▸ Exercise material:
****
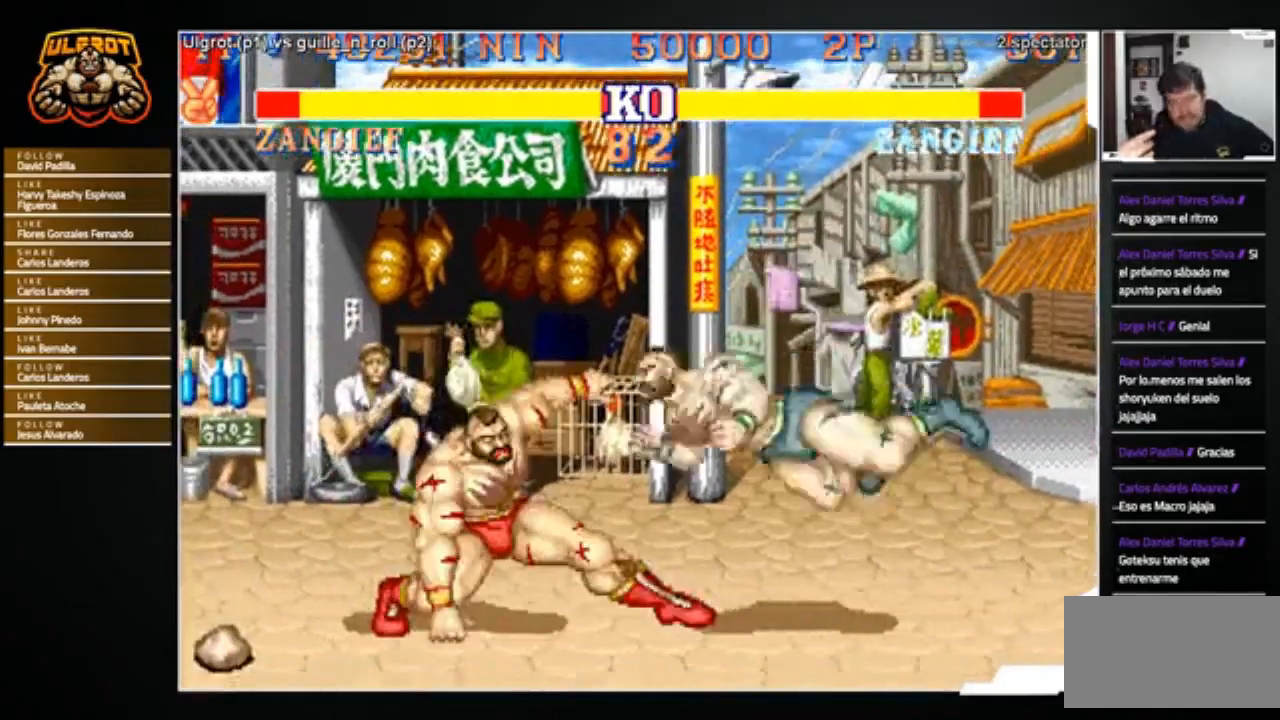
{"buttons": [], "left_stick": "center", "events": [[300, "left_stick", "left"], [400, "left_stick", "center"]]}
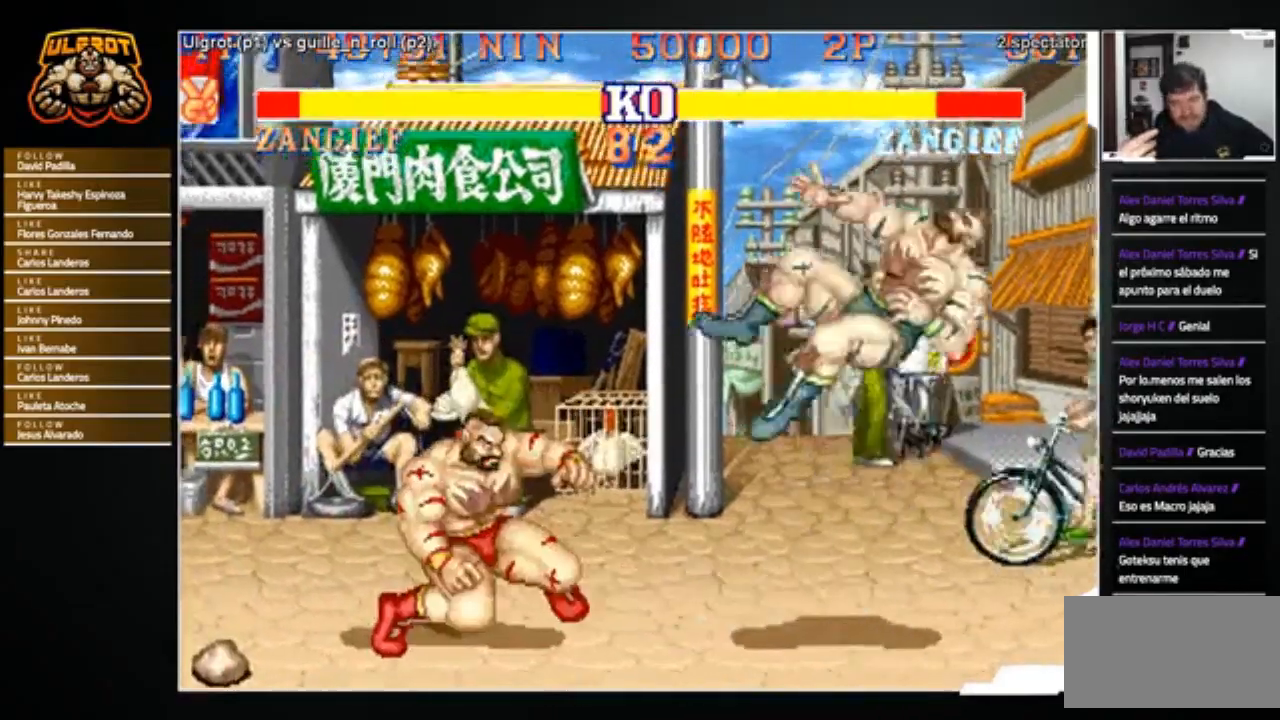
{"buttons": [], "left_stick": "center", "events": [[67, "left_stick", "right"], [501, "left_stick", "center"]]}
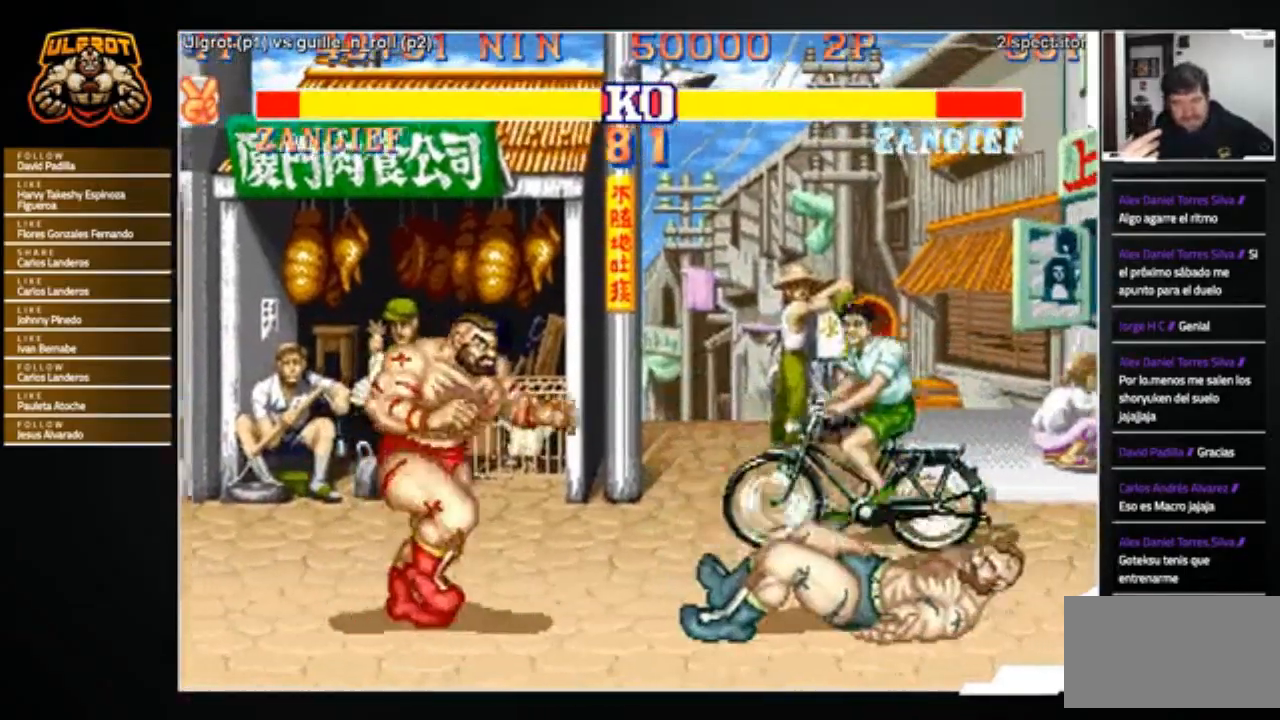
{"buttons": [], "left_stick": "down", "events": [[367, "left_stick", "right"], [500, "left_stick", "down"]]}
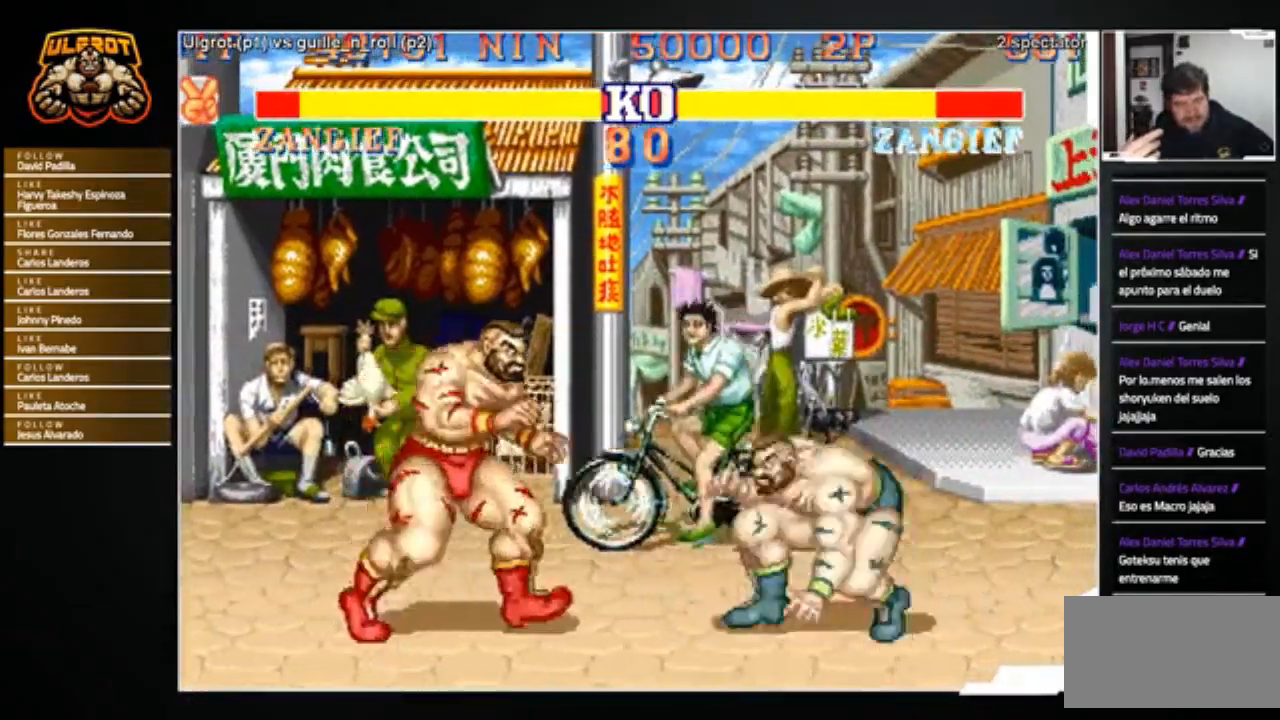
{"buttons": [], "left_stick": "down-left", "events": [[34, "R2", "down"], [67, "left_stick", "down-left"], [134, "R2", "up"]]}
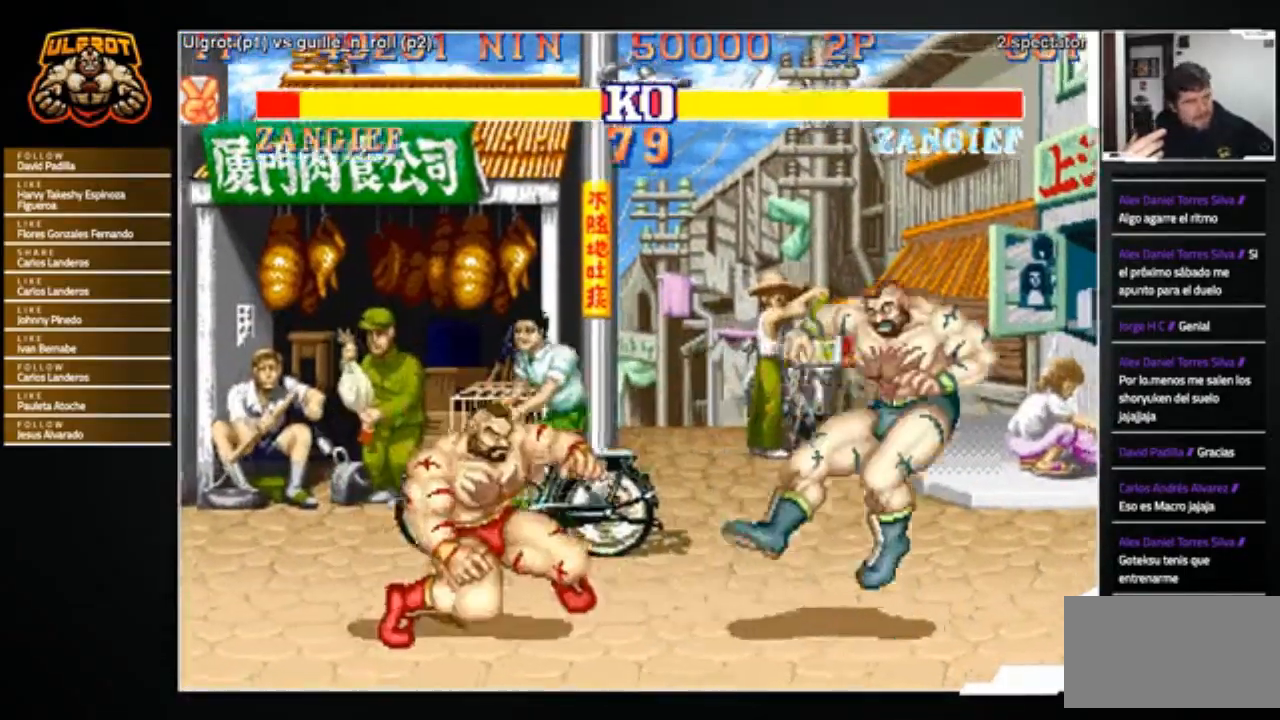
{"buttons": [], "left_stick": "right", "events": [[67, "left_stick", "center"], [267, "left_stick", "right"]]}
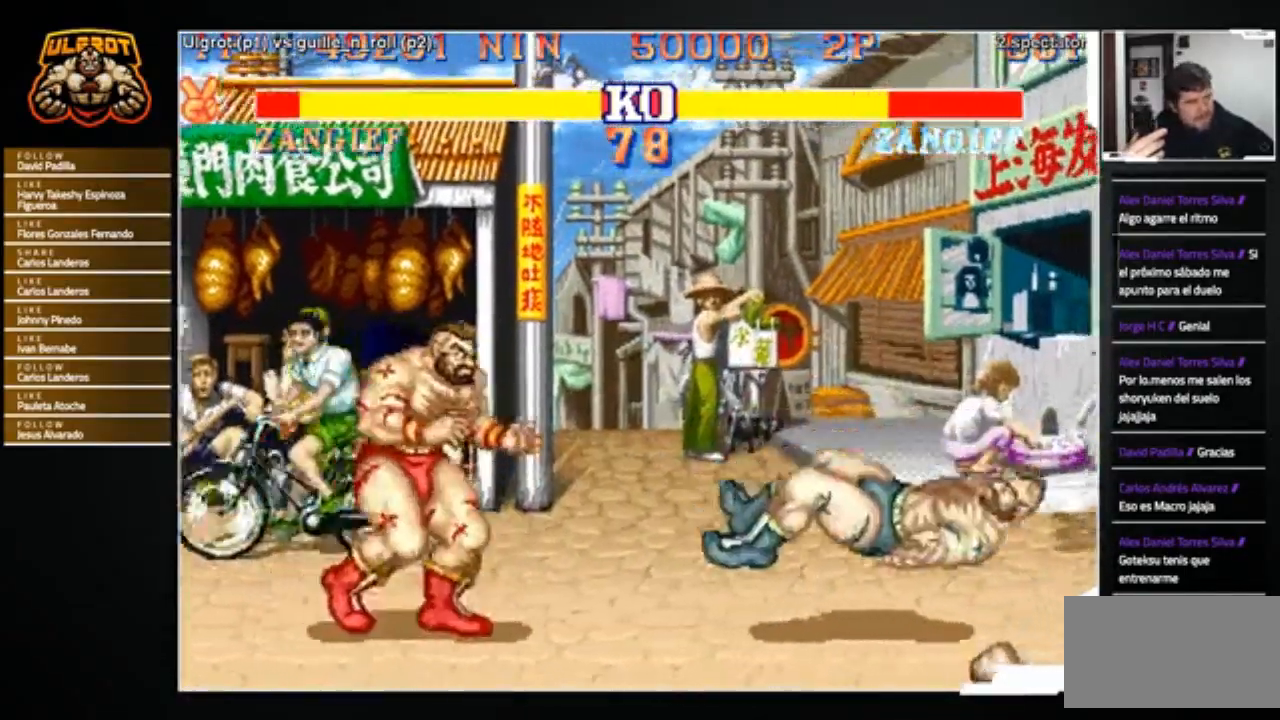
{"buttons": [], "left_stick": "right", "events": [[100, "left_stick", "center"], [434, "left_stick", "right"]]}
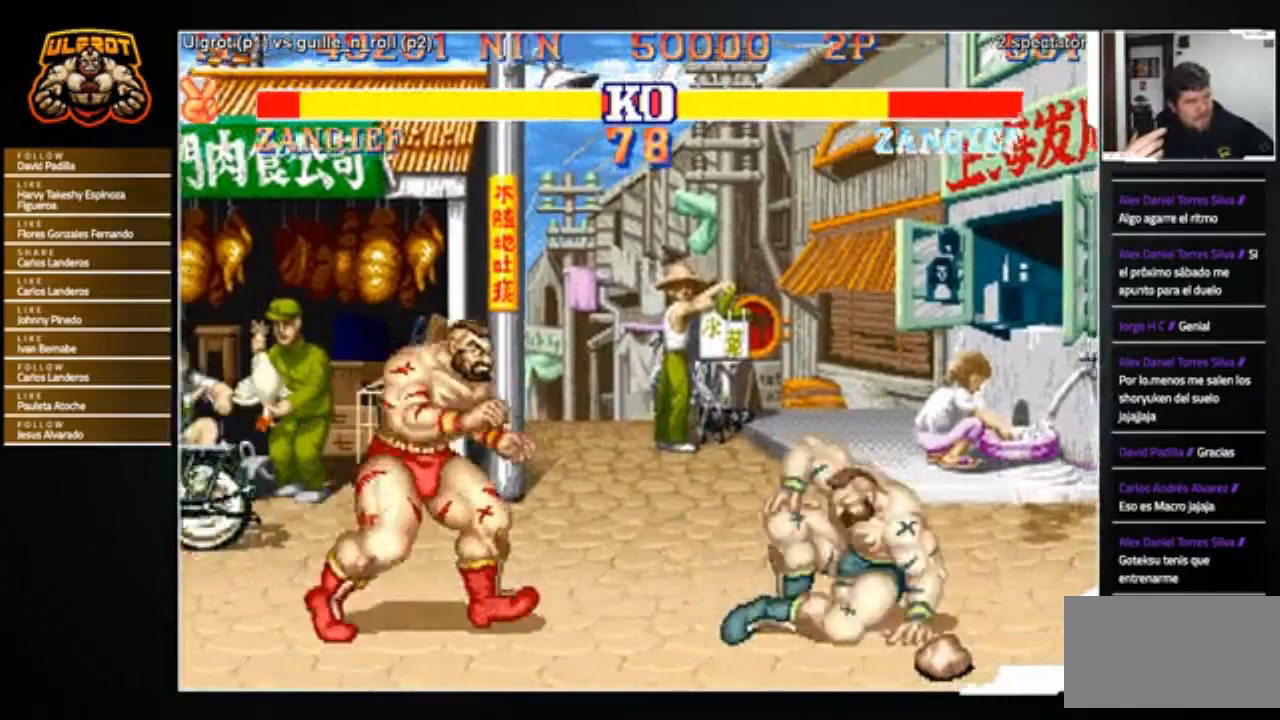
{"buttons": [], "left_stick": "down-left", "events": [[133, "R2", "down"], [133, "left_stick", "down"], [233, "R2", "up"], [300, "left_stick", "down-left"]]}
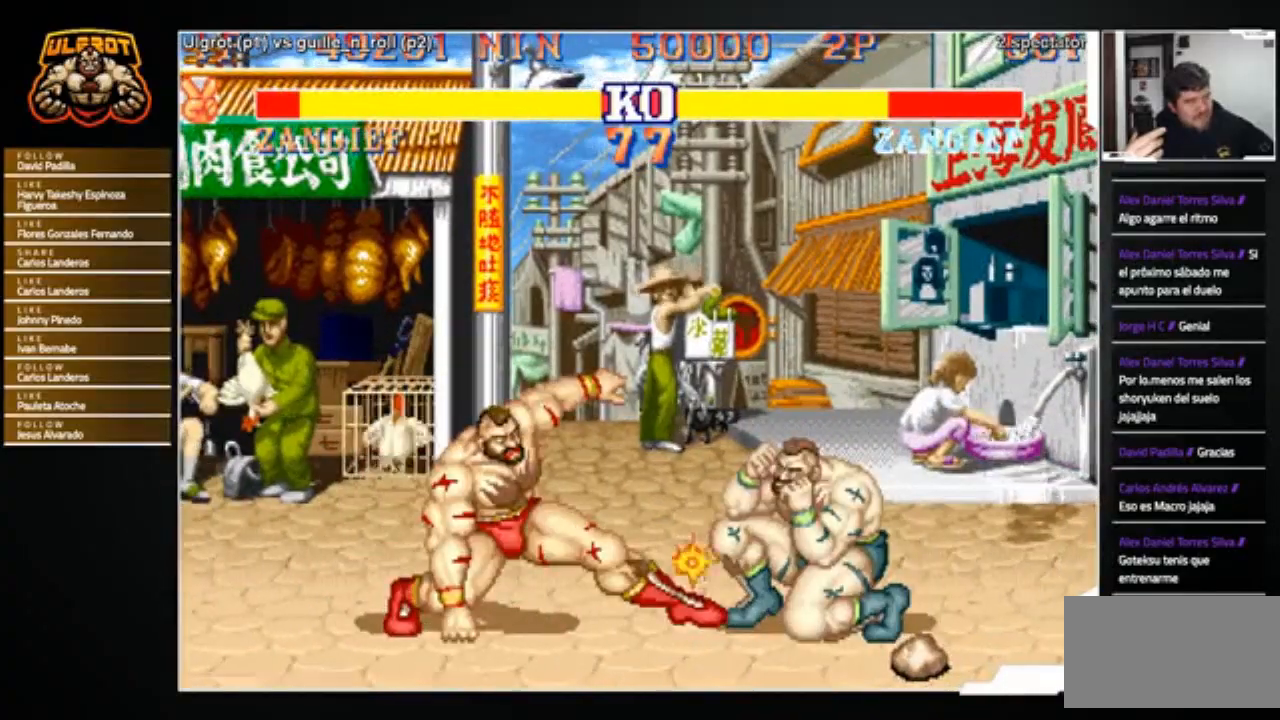
{"buttons": [], "left_stick": "left", "events": [[267, "left_stick", "center"], [401, "left_stick", "left"]]}
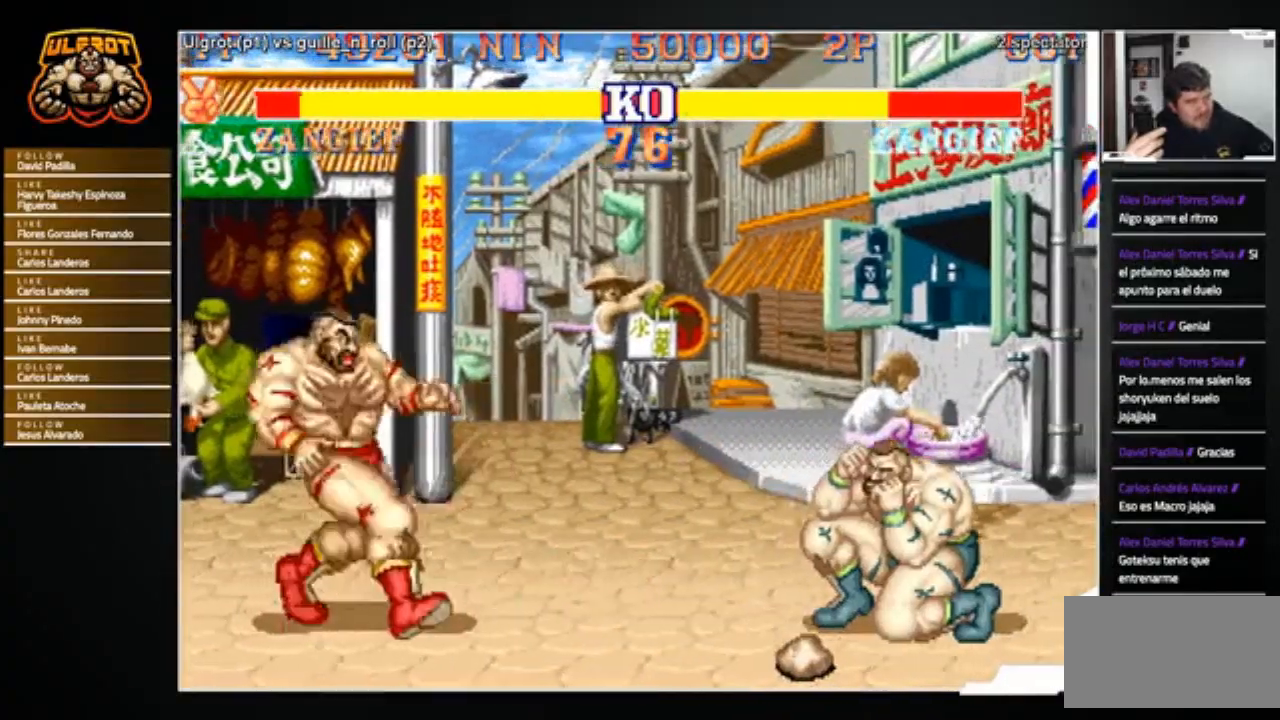
{"buttons": [], "left_stick": "left", "events": [[100, "left_stick", "right"], [267, "left_stick", "center"], [334, "left_stick", "left"]]}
****
▸ Your instructions: Go through the listing and copy each line with the string "center".

▸ Written solution:
{"buttons": [], "left_stick": "center", "events": [[300, "left_stick", "left"], [400, "left_stick", "center"]]}
{"buttons": [], "left_stick": "center", "events": [[67, "left_stick", "right"], [501, "left_stick", "center"]]}
{"buttons": [], "left_stick": "right", "events": [[67, "left_stick", "center"], [267, "left_stick", "right"]]}
{"buttons": [], "left_stick": "right", "events": [[100, "left_stick", "center"], [434, "left_stick", "right"]]}
{"buttons": [], "left_stick": "left", "events": [[267, "left_stick", "center"], [401, "left_stick", "left"]]}
{"buttons": [], "left_stick": "left", "events": [[100, "left_stick", "right"], [267, "left_stick", "center"], [334, "left_stick", "left"]]}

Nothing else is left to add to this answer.